I'm new to this list as well as BLAG, the Fedora-based distribution that primarily uses apt-rpm, so hello everyone. I'm wondering, what do people know about the use of Adept with apt-rpm. I see a recent post (http://web.mornfall.net/blog/adept_2.2_on_fedora.html) indicating it has been compiled for read-only use, which would already be useful to me (I use KDE, find Synaptic annoying, and mostly use apt-get on the command-line for actual installations or removals).
Matt Flaschen
On Sunday, July 29, 2007 11:42 pm Matthew Flaschen wrote:
I'm new to this list as well as BLAG, the Fedora-based distribution that primarily uses apt-rpm, so hello everyone. I'm wondering, what do people know about the use of Adept with apt-rpm. I see a recent post (http://web.mornfall.net/blog/adept_2.2_on_fedora.html) indicating it has been compiled for read-only use, which would already be useful to me (I use KDE, find Synaptic annoying, and mostly use apt-get on the command-line for actual installations or removals).
Matt Flaschen
At some point when I'm bored and have nothing to do, I was going to work with Adept and add support for rpm/yum to it. I can't say much about rpm/apt, because I'm not really familiar with how apt works.
Kelly wrote:
On Sunday, July 29, 2007 11:42 pm Matthew Flaschen wrote:
I'm new to this list as well as BLAG, the Fedora-based distribution that primarily uses apt-rpm, so hello everyone. I'm wondering, what do people know about the use of Adept with apt-rpm. I see a recent post (http://web.mornfall.net/blog/adept_2.2_on_fedora.html) indicating it has been compiled for read-only use, which would already be useful to me (I use KDE, find Synaptic annoying, and mostly use apt-get on the command-line for actual installations or removals).
Matt Flaschen
At some point when I'm bored and have nothing to do, I was going to work with Adept and add support for rpm/yum to it. I can't say much about rpm/apt, because I'm not really familiar with how apt works.
There is already apt-rpm, which allows you to install, remove, and upgrade rpm packages using apt-get. That's why I don't think it should be That Hard TM to get Adept to do the same.
Matt Flaschen
On Monday, July 30, 2007 12:33 am Matthew Flaschen wrote:
There is already apt-rpm, which allows you to install, remove, and upgrade rpm packages using apt-get. That's why I don't think it should be That Hard TM to get Adept to do the same.
Matt Flaschen
apt is just the command-line tool. Unless there is a library (I don't remember if there is for yum or not), you have to know how to parse the tool's repository format (yum's is rather easy, 'cause it's standardized as part of LSB IIRC)...

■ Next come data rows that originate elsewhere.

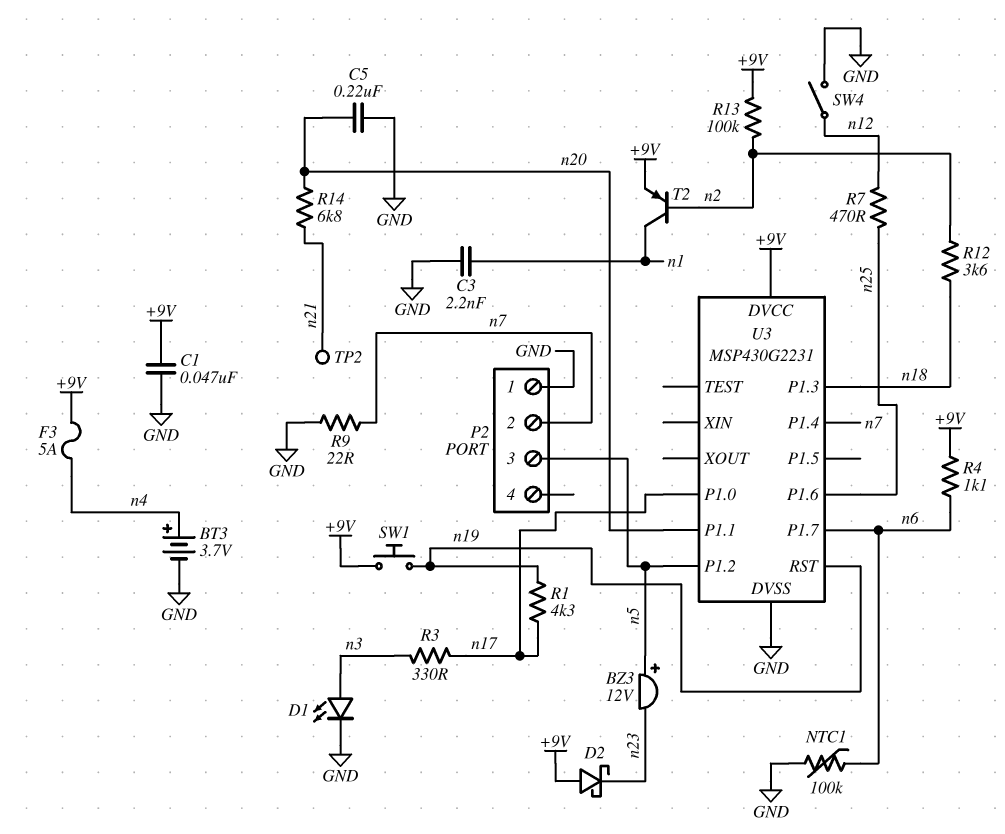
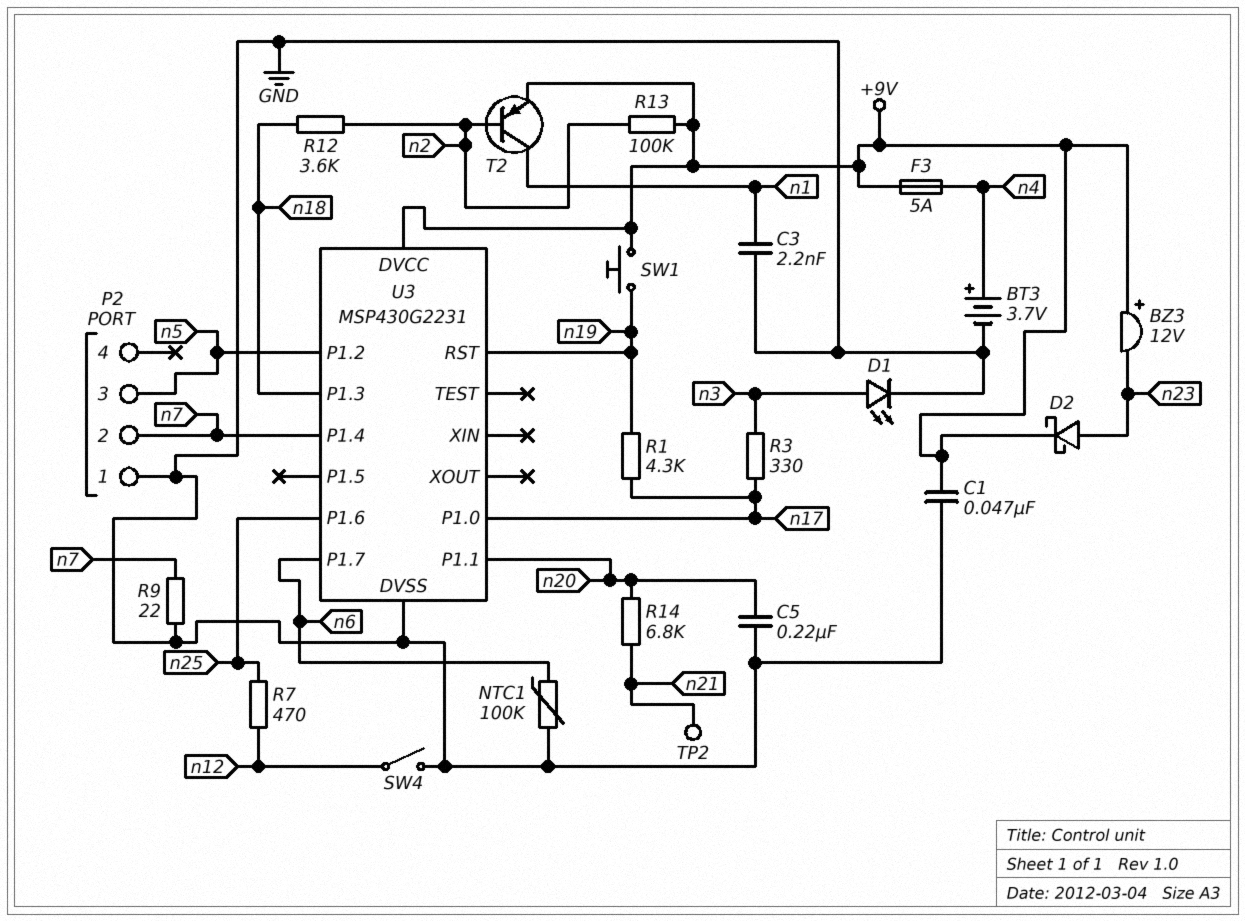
BZ3: buzzer 12V (plus n5, minus n23) -> buzzer 12V (plus +9V, minus n23)
D2: schottky (A +9V, K n23) -> schottky (A n23, K +9V)
R4: 1.1k (+9V, n6) -> none

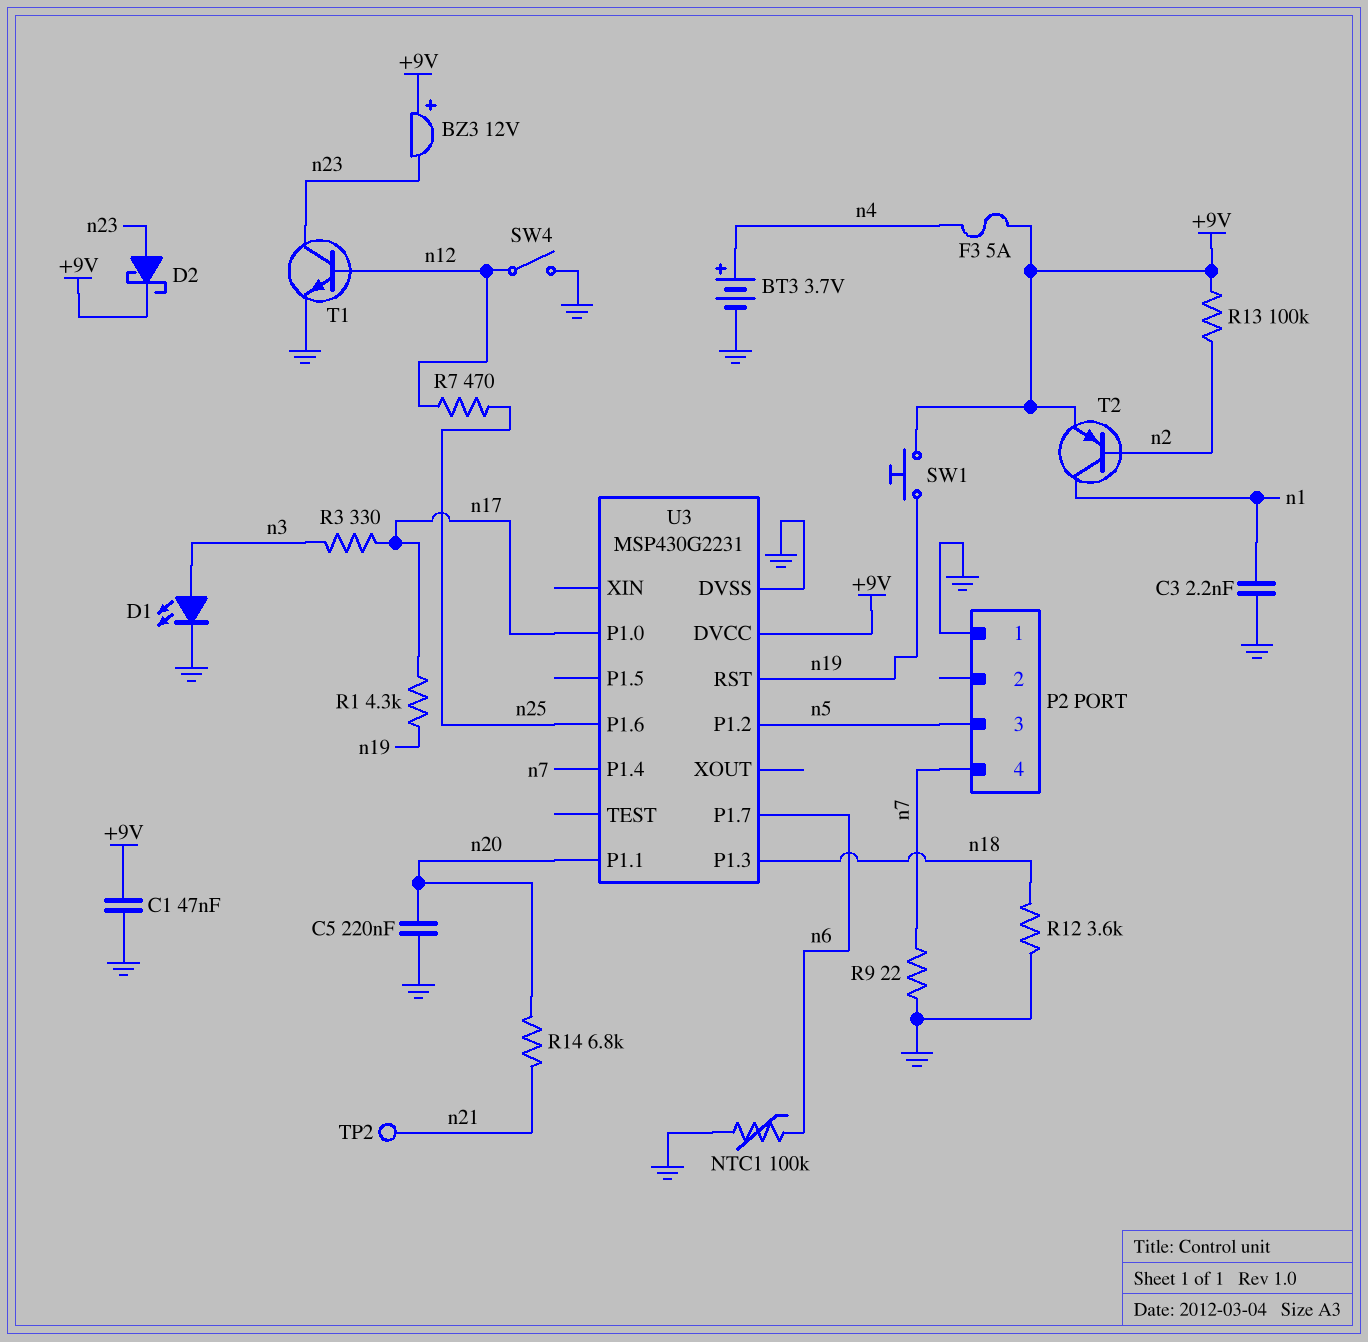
P2 pin 2: n7 -> none
P2 pin 4: none -> n7
R12: 3.6k (n2, n18) -> 3.6k (GND, n18)
T1: none -> NPN (B n12, C n23, E GND)

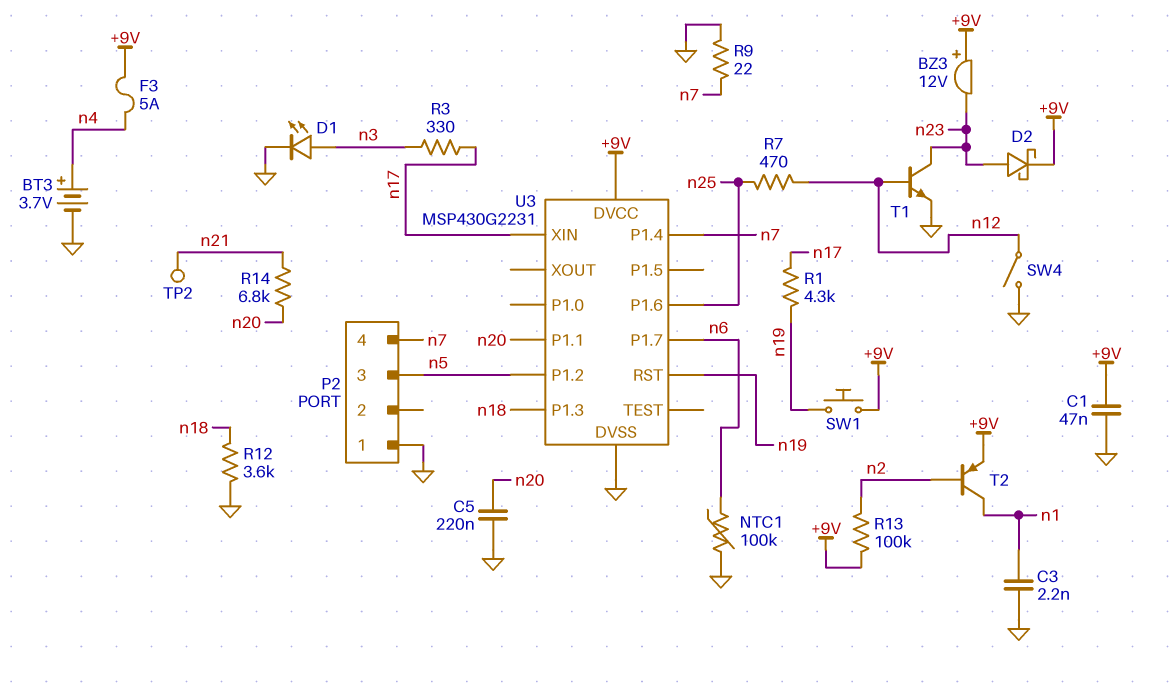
U3 pin P1.0: n17 -> none
U3 pin XIN: none -> n17

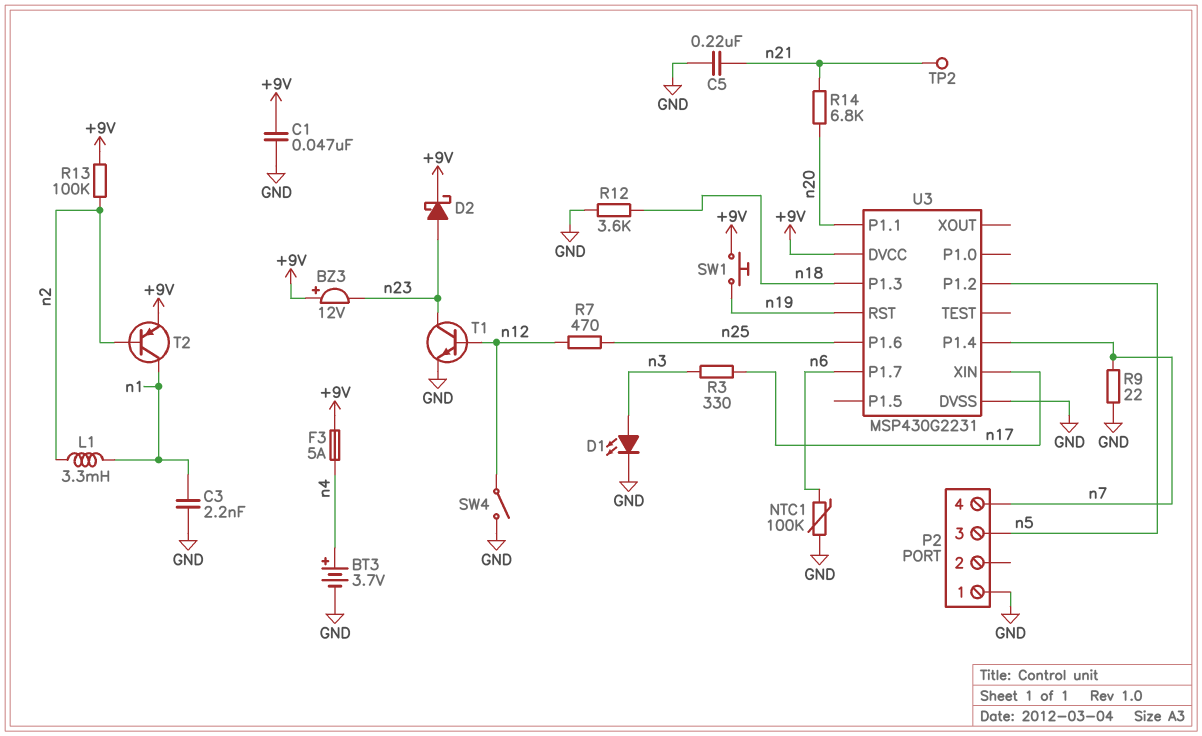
C5: 220nF (GND, n20) -> 220nF (GND, n21)
L1: none -> 3.3mH (n1, n2)
R1: 4.3k (n17, n19) -> none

Unless, of course, you fork the installer process, which I guess you could do, though the problem is you will likely lose the really detailed error messages.
Kelly wrote:
apt is just the command-line tool. Unless there is a library (I don't remember if there is for yum or not), you have to know how to parse the tool's repository format (yum's is rather easy, 'cause it's standardized as part of LSB IIRC)...
Really, it's misguided to imply Debian repositories are undocumented or proprietary just because LSB chose RPM. Anyway, there is a libapt library on Debian; I'm not sure if apt-rpm ported that or bypassed it completely.
Unless, of course, you fork the installer process, which I guess you could do, though the problem is you will likely lose the really detailed error messages.
Which I don't think Synaptic or Adept provide anyway, even on Debian.
Matt Flaschen
On Monday, July 30, 2007 12:49 am Matthew Flaschen wrote:
Really, it's misguided to imply Debian repositories are undocumented or proprietary just because LSB chose RPM. Anyway, there is a libapt library on Debian; I'm not sure if apt-rpm ported that or bypassed it completely.
I'm not implying any of that.
Matthew Flaschen <matthew.flaschen <at> gatech.edu> writes:
people know about the use of Adept with apt-rpm. I see a recent post (http://web.mornfall.net/blog/adept_2.2_on_fedora.html) indicating it
The date there is misleading. Go to the front page and you'll see that post is actually from June 2006. Unfortunately, nothing has happened in over a year.